◆ ACTION ITEM ◆
Answer these questions from the passage below about recovering after an accident:
(a) In the opening paragraph, what do the writer's friends remind the writer of?
(b) How long did the writer spend in a hospital bed?
(c) What kind of company does the writer want to start?

◆ SELECTED EXCERPT ◆
Interesting, eh? Our emotional minds can be both a blessing and also a challenging place to reside if we always make decisions from this place. Luckily there are times, small times, but some times when I’ve been able to really step in my rational mind and see my current challenges for what they are…..just challenges. I’ve got some amazing pals who are able to step in and remind me that the way I’m thinking or feeling might not be the ONLY way to approach or interpret my life.

So here’s a bit of the rational mind AND wise mind…..it’s there ALL the time, but admitedly can be ignored at times:

“Amy, relax! It’s Ohio…..it’s going to be cold! It’ll only last for a few months though and it won’t always be this dreary or bad. You’ve been through many Ohio winters so just try to remember they aren’t always misery. Oh, and ff course your body isn’t where it was 8 weeks ago! You were in a major accident and was almost close to death, spent 2 weeks in a hospital bed and another 2 weeks at home with your parents in Arizona with super limited mobility. So it’s ok if your body isn’t where you WANT or WISH it could be. So what if you’ve lost a bit of core strength and feel a bit more “flabby!” Remember that getting back on the saddle is a choice and everyday you choose it because you consistently believe that bravery is key to life….so even if the fear is there, you BE BRAVE. It's ok if your Ironman strength is a bit slow right now. Oh, an so what if that spring marathon you always dreamt of doing this spring doesn’t happen! You’re getting your body back into running and races will always be there. Your Boston qualifying day will come. Right now it’s more important to get your body back to a place where running doesn’t hurt your ribs, where swimming doesn’t hurt your clavicle/shoulder, and where biking doesn’t FREAK you out! It’ll all come. Breathe. And remember that you want to be an example for others of strength and vitality. Oh, and the job stuff? Yeah, while you might be feeling “off” with not working full time yet, your BRAIN NEEDS TO FULLY HEAL. It’s really ok. You’re not stupid and you’re not handicapped. And seriously, if anyone thinks you’re lame for wanting to start a coaching company then ignore them. Seriously, they aren’t worth the time. You learned in this accident that life is a gift and we’re meant to do things we love. You CAN coach athletes….you CAN coach them in both training and the mental aspect of racing….you CAN help others reach their finish line. Believe in yourself. You’re more capable than you think.”

◆ SUPPLIED INFORMATION ◆
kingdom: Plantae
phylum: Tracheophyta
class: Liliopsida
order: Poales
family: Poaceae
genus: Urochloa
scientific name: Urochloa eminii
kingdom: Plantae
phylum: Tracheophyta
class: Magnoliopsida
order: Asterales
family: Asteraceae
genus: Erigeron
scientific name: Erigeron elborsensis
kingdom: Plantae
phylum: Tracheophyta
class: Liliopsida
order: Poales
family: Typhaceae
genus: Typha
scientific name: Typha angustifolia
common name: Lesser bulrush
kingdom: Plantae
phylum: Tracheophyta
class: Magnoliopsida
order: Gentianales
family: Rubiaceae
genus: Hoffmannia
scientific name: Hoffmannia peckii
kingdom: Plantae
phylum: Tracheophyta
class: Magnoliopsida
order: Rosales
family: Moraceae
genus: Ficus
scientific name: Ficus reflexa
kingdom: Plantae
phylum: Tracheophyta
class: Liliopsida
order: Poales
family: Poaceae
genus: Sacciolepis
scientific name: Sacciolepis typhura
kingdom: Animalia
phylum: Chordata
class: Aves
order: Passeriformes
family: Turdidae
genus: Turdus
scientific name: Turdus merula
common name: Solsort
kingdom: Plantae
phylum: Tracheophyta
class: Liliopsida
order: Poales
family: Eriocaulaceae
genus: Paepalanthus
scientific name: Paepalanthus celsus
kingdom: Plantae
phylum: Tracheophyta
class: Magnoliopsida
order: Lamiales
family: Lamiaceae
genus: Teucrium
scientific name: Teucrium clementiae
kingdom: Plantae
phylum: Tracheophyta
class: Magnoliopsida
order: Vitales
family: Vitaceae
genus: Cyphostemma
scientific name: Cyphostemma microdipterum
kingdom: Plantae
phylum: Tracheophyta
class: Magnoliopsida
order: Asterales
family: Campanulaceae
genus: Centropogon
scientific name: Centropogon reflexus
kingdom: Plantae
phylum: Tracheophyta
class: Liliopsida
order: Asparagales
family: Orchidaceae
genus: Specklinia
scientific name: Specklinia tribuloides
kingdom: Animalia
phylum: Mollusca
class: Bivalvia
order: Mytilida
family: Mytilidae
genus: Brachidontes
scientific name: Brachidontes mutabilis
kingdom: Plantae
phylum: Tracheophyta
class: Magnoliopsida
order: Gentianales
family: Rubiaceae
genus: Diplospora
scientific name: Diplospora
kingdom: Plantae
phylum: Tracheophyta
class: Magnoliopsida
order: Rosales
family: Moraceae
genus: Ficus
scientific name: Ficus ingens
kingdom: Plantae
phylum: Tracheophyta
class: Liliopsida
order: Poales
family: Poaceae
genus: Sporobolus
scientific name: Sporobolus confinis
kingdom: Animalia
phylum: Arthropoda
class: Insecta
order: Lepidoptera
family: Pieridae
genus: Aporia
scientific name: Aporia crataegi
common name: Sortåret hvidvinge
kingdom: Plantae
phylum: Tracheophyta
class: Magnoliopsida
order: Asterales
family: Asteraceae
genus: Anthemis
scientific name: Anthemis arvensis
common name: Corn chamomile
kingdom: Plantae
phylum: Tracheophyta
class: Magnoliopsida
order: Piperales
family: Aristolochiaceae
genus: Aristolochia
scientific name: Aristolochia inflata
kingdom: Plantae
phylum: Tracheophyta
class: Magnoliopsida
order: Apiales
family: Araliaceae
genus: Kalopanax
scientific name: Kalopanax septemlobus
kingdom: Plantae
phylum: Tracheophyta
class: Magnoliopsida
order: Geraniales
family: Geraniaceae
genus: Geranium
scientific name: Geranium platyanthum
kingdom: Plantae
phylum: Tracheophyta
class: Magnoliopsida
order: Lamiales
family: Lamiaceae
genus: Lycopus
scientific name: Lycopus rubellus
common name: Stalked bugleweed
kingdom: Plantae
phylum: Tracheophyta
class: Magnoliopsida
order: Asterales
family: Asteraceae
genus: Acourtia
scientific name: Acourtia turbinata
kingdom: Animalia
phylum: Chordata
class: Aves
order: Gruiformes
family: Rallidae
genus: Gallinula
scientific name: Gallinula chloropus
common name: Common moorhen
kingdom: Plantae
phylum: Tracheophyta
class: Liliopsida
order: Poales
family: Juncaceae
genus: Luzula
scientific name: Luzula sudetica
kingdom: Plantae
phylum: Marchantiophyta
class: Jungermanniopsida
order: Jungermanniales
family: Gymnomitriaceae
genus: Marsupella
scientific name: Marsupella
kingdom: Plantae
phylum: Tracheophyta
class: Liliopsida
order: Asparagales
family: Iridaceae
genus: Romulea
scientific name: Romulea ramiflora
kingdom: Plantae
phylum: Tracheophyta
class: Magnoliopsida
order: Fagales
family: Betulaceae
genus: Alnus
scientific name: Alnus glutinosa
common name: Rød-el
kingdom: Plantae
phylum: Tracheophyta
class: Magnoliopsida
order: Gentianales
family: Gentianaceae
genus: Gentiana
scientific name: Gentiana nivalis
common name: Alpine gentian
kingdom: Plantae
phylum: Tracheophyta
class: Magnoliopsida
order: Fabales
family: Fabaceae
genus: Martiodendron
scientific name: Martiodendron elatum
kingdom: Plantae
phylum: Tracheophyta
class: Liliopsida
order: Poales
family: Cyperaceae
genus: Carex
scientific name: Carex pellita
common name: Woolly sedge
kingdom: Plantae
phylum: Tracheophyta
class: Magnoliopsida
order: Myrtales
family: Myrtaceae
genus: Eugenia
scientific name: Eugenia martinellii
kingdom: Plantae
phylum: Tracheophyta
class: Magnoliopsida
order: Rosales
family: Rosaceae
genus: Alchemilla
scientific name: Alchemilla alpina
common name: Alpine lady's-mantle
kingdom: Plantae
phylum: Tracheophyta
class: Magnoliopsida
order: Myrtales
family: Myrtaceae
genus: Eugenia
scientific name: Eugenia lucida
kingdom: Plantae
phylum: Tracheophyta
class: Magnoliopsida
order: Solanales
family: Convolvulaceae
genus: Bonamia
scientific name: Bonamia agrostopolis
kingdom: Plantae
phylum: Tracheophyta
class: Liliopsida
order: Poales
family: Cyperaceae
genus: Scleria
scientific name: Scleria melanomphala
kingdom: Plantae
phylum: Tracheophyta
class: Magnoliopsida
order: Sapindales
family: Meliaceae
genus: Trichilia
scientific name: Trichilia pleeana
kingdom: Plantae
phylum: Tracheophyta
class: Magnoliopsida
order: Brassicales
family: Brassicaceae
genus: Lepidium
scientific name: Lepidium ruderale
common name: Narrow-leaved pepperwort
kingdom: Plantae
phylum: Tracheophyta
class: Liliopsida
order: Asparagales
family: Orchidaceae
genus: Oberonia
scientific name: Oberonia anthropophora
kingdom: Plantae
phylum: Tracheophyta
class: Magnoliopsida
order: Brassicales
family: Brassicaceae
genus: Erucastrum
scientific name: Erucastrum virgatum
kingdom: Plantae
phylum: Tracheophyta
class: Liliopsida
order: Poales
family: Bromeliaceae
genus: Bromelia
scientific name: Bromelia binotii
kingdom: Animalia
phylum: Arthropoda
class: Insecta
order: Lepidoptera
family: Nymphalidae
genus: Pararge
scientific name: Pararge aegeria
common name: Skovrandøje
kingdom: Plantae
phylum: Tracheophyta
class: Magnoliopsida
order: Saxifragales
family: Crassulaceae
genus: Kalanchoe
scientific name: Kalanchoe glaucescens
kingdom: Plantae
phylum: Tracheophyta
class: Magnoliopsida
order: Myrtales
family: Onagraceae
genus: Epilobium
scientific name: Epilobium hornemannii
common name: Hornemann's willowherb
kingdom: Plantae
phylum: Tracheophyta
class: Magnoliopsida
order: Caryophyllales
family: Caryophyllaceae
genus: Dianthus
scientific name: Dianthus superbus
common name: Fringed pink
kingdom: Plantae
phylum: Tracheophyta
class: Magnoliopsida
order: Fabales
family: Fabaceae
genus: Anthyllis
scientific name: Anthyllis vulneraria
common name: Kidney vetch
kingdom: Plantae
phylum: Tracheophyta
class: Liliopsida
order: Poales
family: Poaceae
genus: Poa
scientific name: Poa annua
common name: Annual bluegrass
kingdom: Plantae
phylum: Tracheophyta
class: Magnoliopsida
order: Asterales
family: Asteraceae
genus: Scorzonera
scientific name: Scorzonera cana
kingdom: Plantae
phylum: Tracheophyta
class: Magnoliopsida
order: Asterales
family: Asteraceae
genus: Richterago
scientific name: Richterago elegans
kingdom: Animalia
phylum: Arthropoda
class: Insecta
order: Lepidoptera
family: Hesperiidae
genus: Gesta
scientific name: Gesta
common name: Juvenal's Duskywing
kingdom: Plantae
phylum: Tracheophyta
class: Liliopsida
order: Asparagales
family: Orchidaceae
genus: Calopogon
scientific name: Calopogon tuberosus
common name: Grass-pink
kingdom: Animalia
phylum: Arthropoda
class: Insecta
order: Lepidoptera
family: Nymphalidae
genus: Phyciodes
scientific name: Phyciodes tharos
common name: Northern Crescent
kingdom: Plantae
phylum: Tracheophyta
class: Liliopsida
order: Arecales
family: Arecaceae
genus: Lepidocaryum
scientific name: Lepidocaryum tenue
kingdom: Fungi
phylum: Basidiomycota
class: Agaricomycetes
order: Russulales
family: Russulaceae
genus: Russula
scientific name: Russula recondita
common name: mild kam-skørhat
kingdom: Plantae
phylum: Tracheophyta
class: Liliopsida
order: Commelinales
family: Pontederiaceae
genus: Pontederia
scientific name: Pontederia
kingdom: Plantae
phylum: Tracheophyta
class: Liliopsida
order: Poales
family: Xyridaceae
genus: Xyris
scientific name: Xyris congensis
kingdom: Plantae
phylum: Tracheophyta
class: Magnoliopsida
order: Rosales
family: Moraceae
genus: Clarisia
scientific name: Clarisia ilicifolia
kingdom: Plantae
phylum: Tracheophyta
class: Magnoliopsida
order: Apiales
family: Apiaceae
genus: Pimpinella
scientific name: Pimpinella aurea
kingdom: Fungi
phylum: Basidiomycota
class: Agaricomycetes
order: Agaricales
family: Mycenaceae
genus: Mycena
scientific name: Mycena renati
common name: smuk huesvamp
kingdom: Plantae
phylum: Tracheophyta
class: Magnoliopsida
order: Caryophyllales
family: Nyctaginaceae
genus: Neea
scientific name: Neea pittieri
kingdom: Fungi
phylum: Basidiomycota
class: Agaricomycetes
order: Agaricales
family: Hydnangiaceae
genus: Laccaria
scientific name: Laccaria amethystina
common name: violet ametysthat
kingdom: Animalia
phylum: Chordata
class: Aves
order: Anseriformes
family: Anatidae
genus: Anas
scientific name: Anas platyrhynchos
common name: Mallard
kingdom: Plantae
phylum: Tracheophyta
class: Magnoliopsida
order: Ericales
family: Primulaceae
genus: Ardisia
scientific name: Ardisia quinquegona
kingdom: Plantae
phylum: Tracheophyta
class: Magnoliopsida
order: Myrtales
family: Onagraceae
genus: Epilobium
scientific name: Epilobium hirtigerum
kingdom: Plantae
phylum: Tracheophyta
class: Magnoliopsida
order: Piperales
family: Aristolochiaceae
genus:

◆ PROBLEM SOLUTION ◆
(a) That the way the writer is thinking or feeling might not be the only way to approach or interpret life.
(b) 2 weeks.
(c) A coaching company.